La grande et fabuleuse histoire du commerce

La grande et fabuleuse Histoire du commerce, une création théâtrale de Joël Pommerat. 

 

La grande et  fabuleuse histoire du commerce 93ed57ca-314d-11e1-a880-aa3373773d44Qu’est-ce que la vente ? L’échange d’un bien, d’une marchandise contre une somme d’argent. C’est l’exercice banal de ceux qui vendent ou achètent, un exercice au quotidien où s’acquièrent les qualités d’un bon commerçant. Investir du temps et de la patience pour capter le client, évaluer réciproquement le rapport des forces et des désirs, et capter sa confiance.
La Grande et Fabuleuse Histoire du Commerce 
met en scène la vente à domicile, assurée par une équipe de quatre gaillards. Rien que des hommes-leurs épouses ne sont évoquées que par les appels téléphoniques quotidiens, reçus ou donnés. Cette brigade minimale fait précisément la force de vente de l’entreprise.

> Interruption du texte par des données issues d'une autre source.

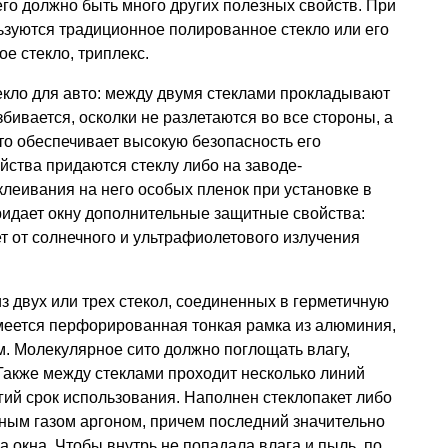
его должно быть много других полезных свойств. При
ьзуются традиционное полированное стекло или его
е стекло, триплекс.
текло для авто: между двумя стеклами прокладывают
бивается, осколки не разлетаются во все стороны, а
что обеспечивает высокую безопасность его
ства придаются стеклу либо на заводе-
клеивания на него особых пленок при установке в
ридает окну дополнительные защитные свойства:
ет от солнечного и ультрафиолетового излучения
из двух или трех стекол, соединенных в герметичную
имеется перфорированная тонкая рамка из алюминия,
. Молекулярное сито должно поглощать влагу,
Также между стеклами проходит несколько линий
гий срок использования. Наполнен стеклопакет либо
ным газом аргоном, причем последний значительно
 окна. Чтобы внутрь не попадала влага и пыль, по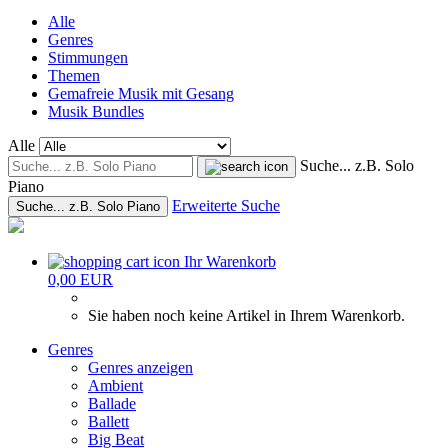
Alle
Genres
Stimmungen
Themen
Gemafreie Musik mit Gesang
Musik Bundles
Alle
Suche... z.B. Solo
Piano
Erweiterte Suche
Suche... z.B. Solo Piano
Ihr Warenkorb
0,00 EUR
Sie haben noch keine Artikel in Ihrem Warenkorb.
Genres
Genres anzeigen
Ambient
Ballade
Ballett
Big Beat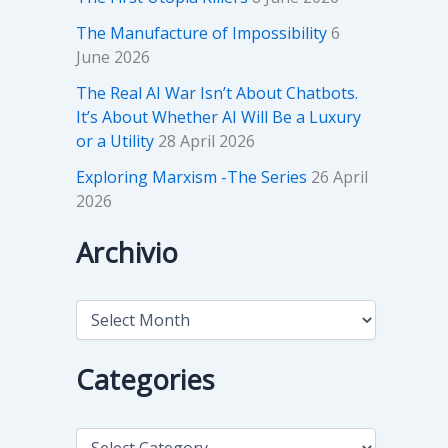
The Manufacture of Impossibility
6
June 2026
The Real AI War Isn’t About Chatbots.
It’s About Whether AI Will Be a Luxury
or a Utility
28 April 2026
Exploring Marxism -The Series
26 April
2026
Archivio
A
r
c
h
Categories
i
v
i
C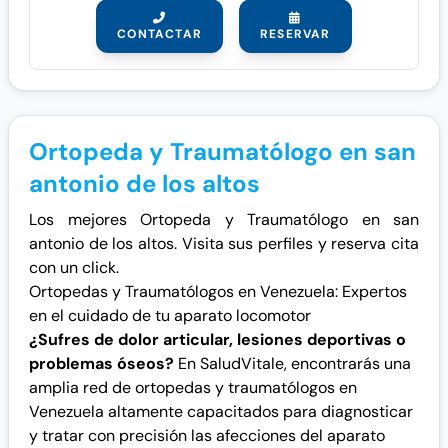
CONTACTAR
RESERVAR
Ortopeda y Traumatólogo en san
antonio de los altos
Los mejores Ortopeda y Traumatólogo en san
antonio de los altos. Visita sus perfiles y reserva cita
con un click.
Ortopedas y Traumatólogos en Venezuela: Expertos
en el cuidado de tu aparato locomotor
¿Sufres de dolor articular, lesiones deportivas o
problemas óseos?
En SaludVitale, encontrarás una
amplia red de ortopedas y traumatólogos en
Venezuela altamente capacitados para diagnosticar
y tratar con precisión las afecciones del aparato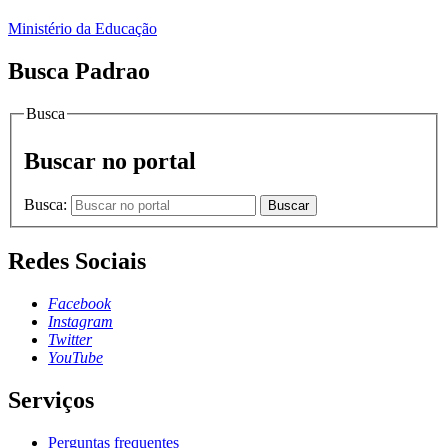
Ministério da Educação
Busca Padrao
Busca
Buscar no portal
Busca:
Buscar
Redes Sociais
Facebook
Instagram
Twitter
YouTube
Serviços
Perguntas frequentes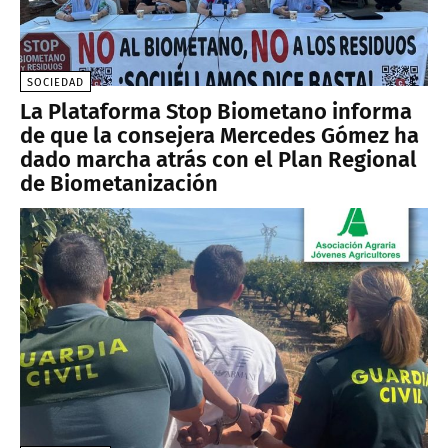
SOCIEDAD
La Plataforma Stop Biometano informa
de que la consejera Mercedes Gómez ha
dado marcha atrás con el Plan Regional
de Biometanización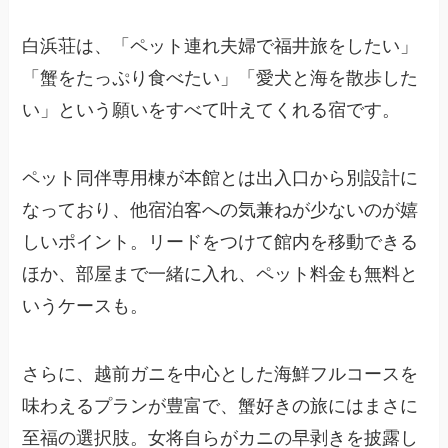
白浜荘は、「ペット連れ夫婦で福井旅をしたい」
「蟹をたっぷり食べたい」「愛犬と海を散歩した
い」という願いをすべて叶えてくれる宿です。
ペット同伴専用棟が本館とは出入口から別設計に
なっており、他宿泊客への気兼ねが少ないのが嬉
しいポイント。リードをつけて館内を移動できる
ほか、部屋まで一緒に入れ、ペット料金も無料と
いうケースも。
さらに、越前ガニを中心とした海鮮フルコースを
味わえるプランが豊富で、蟹好きの旅にはまさに
至福の選択肢。女将自らがカニの早剥きを披露し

Or, un jeune, sans expérience, vient d’être embauché. Ainsi, ces commerciaux virils vont volontiers « driver » le nouveau venu pour améliorer leur chiffre d’affaires. La crise guette déjà, et le commerce ne se porte pas si bien que cela. La vente idéale ne devrait pourtant durer que quatre minutes : « arrivée, boniment, étalage de la marchandise, choix de l’article, paiement de la valeur inscrite sur l’étiquette, sortie. » (Robbe-Grillet). Pas si simple…
Cette façon de faire est plutôt désuète puisqu’aujourd’hui s’impose largement la vente par téléphone,le téléachat, la vente en ligne sur internet… Savoir pratiquer l’échange et la négociation, en tout lieu. Attirer et garder ses clients exigent une confiance et une séduction à inventer et à « jouer », comme dans toute relation humaine. Être un bon commerçant revient à être un bon acteur.
Les voyageurs de commerce  chez  Pommerat, vulgaires et bavards, appartiennent à une vision nostalgique du passé, fortifiée à l’origine par l’optimisme et l’esprit d’entreprise, hors du moindre contexte de récession.Vision qui reflète  les choix et  valeurs d’une société.
Dans le premier scénario, c’est une arme de défense qui fait l’objet des éloges des vendeurs auprès de leurs clients éventuels: on peut ainsi s’opposer à la violence extérieure depuis son chez soi, d’autant que sur la télé de leur chambre d’hôtel, défilent les images inquiétantes de mai 68. Ces vendeurs ne peuvent être sur les barricades, tout à leur souci d’honorer les valeurs de l’ordre, de la soumission, du travail… et du gain.
Trente ans plus tard, deuxième scénario, les rapports de pouvoir se sont inversés : les petits coqs d’antan sont chenus et chômeurs, et c’est un jeune chef des ventes-il a le vent en poupe-qui leur donne la réplique et le mouvement joyeux et libérateur. La leçon est cinglante: le même comédien (Ludovic Molière) qui incarnait le manque d’audace et la timidité dans le premier scénario, à son tour incarne la verve, le dynamisme, l’énergie souhaités. Ces travailleurs mûrs, maintenant  à la recherche d’un emploi, (Patrick Bebi, Hervé Blanc, Eric Forterre et Jean-Claude Perrin), vantards et sûrs d’eux,
ont été retournés comme des gants: ils sont à présent apeurés, velléitaires et pessimistes.
La roue tourne, et les nantis d’hier peuvent se métamorphoser en démunis d’aujourd’hui. Une leçon vivante de sociologie, une relation à l’argent à reconsidérer…

 

Véronique Hotte

 

 Théâtre des Bouffes du Nord Paris. Tél : 01 46 07 34 50  jusqu’au 16 novembre.